Pakistan Embassy staffer shot at in Kathmandu

April 14th, 2011 - 1:42 pm ICT by IANS  

Kathmandu, April 14 (IANS) A 36-year-old Pakistani national, employed at the Pakistani Embassy in Kathmandu, survived a day-light bid on his life Thursday, within three days of a Nepali minister facing a similar attack.

M. Asif, 36, was attacked by two men riding a motorcycle in a busy area of the capital Thursday, when Nepal celebrated the start of the indigenous new year.

Police, quoting eyewitnesses, said Asif was shot four times in quick succession by the pillion rider in the Vasundhara area of the city around 9 a.m., close to both his residence as well as the Pakistani Embassy.

He received a bullet in the arm and was rushed to the Tribhuvan University Teaching Hospital where he was declared out of danger.

Police said five people had been arrested soon after the incident and investigations were on.

The shooting is the latest in a series of audacious attacks in the capital this week that saw an Indian trader die in a gun raid in his own shop and a Nepali minister survive a knife attack close to his own residence.

On Sunday, Anjani Kumar Chachan, an Indian trader dealing in leather goods in Nepal, was killed in his shop, A V Enterprises, in Ganabahal, one of the busiest commercial areas of the capital.
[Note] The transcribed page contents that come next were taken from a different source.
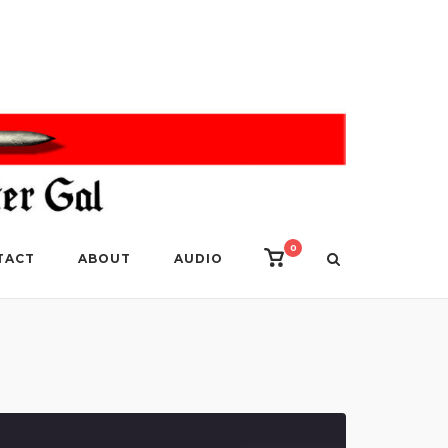
0
View
TACT
ABOUT
AUDIO
shopping
cart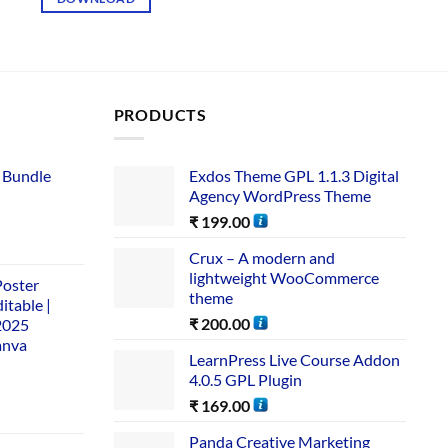
PRODUCTS
 Bundle​
Exdos Theme GPL 1.1.3 Digital
Agency WordPress Theme
₹
199.00
Crux – A modern and
lightweight WooCommerce
Poster
theme
itable |
₹
200.00
2025
anva
LearnPress Live Course Addon
4.0.5 GPL Plugin
₹
169.00
Panda Creative Marketing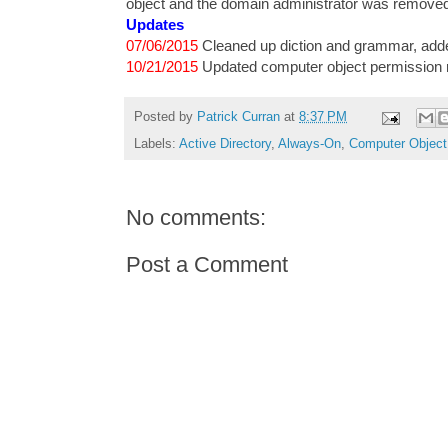
object and the domain administrator was remove
Updates
07/06/2015
Cleaned up diction and grammar, adde
10/21/2015
Updated computer object permission 
Posted by
Patrick Curran
at
8:37 PM
Labels:
Active Directory
,
Always-On
,
Computer Object
No comments:
Post a Comment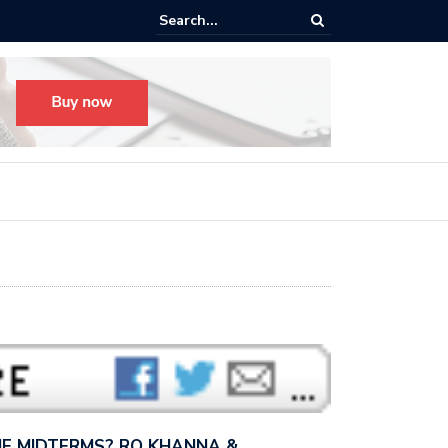
s radical, but it’s not radical.” — I talked with MSNBC’s Katie Phang ab
anders’…
E MIDTERMS? RO KHANNA &…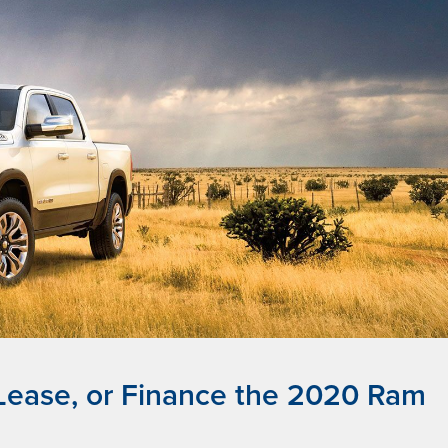
 Lease, or Finance the 2020 Ram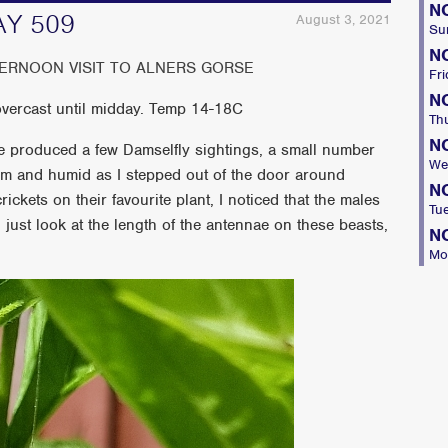
N
AY 509
August 3, 2021
Su
N
TERNOON VISIT TO ALNERS GORSE
Fri
N
 overcast until midday. Temp 14-18C
Th
N
hile produced a few Damselfly sightings, a small number
We
arm and humid as I stepped out of the door around
N
ickets on their favourite plant, I noticed that the males
Tu
just look at the length of the antennae on these beasts,
N
Mo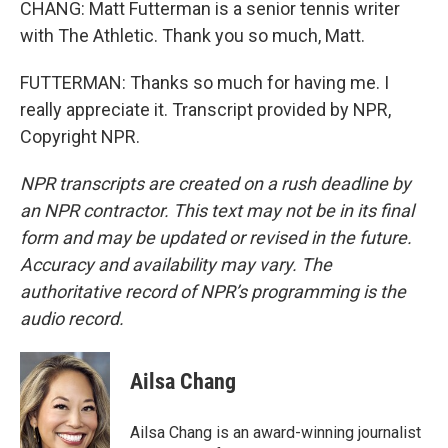
CHANG: Matt Futterman is a senior tennis writer
with The Athletic. Thank you so much, Matt.
FUTTERMAN: Thanks so much for having me. I
really appreciate it. Transcript provided by NPR,
Copyright NPR.
NPR transcripts are created on a rush deadline by
an NPR contractor. This text may not be in its final
form and may be updated or revised in the future.
Accuracy and availability may vary. The
authoritative record of NPR’s programming is the
audio record.
Ailsa Chang
Ailsa Chang is an award-winning journalist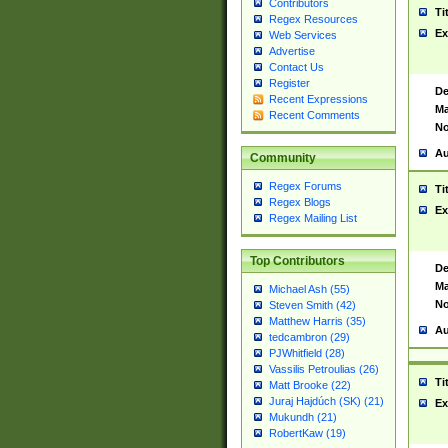
Contributors
Ti
Regex Resources
Ex
Web Services
Advertise
Contact Us
Register
De
Recent Expressions
Ma
Recent Comments
No
Au
Community
Regex Forums
Ti
Regex Blogs
Ex
Regex Mailing List
Top Contributors
De
Ma
Michael Ash (55)
No
Steven Smith (42)
Matthew Harris (35)
Au
tedcambron (29)
PJWhitfield (28)
Vassilis Petroulias (26)
Ti
Matt Brooke (22)
Juraj Hajdúch (SK) (21)
Ex
Mukundh (21)
RobertKaw (19)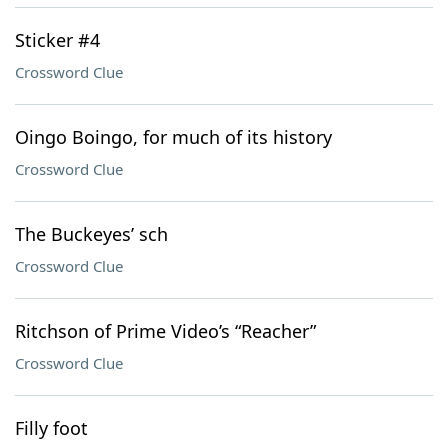
Sticker #4
Crossword Clue
Oingo Boingo, for much of its history
Crossword Clue
The Buckeyes’ sch
Crossword Clue
Ritchson of Prime Video’s “Reacher”
Crossword Clue
Filly foot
It triggered an outcry by Nepal’s business community that forced the police authority to pledge that Chachan’s killers would be found within 10 days.

On Monday, newly named Nepali Energy Minister Gokarna Bista was hacked at by two motor-cycle borne assailants near his residence in the Samakhushi area, receiving gashes on the head and hand.

There were no immediate comments from the Pakistani Embassy to Thursday’s attack.

In the past, the embassy had been embroiled in controversies with at least two employees, including a first secretary, being accused of being involved in criminal activities.

Nepal deported Pakistani first secretary Mohammad Arshad Cheema and Asam Saboor, a clerk at the embassy, after the first was caught with RDX, used for making explosives, at his residence in the capital, and the latter with banned Indian currency.

Cheema was also alleged to have been involved in the hijack of an Indian Airlines flight from Kathmandu to New Delhi by Islamic militants who killed one of the passengers.

There have also been allegations that Pakistan’s intelligence agency ISI was working through the Pakistani Embassy in Kathmandu to abet the smuggling of counterfeit Indian currency and terror activities targeting Indian cities.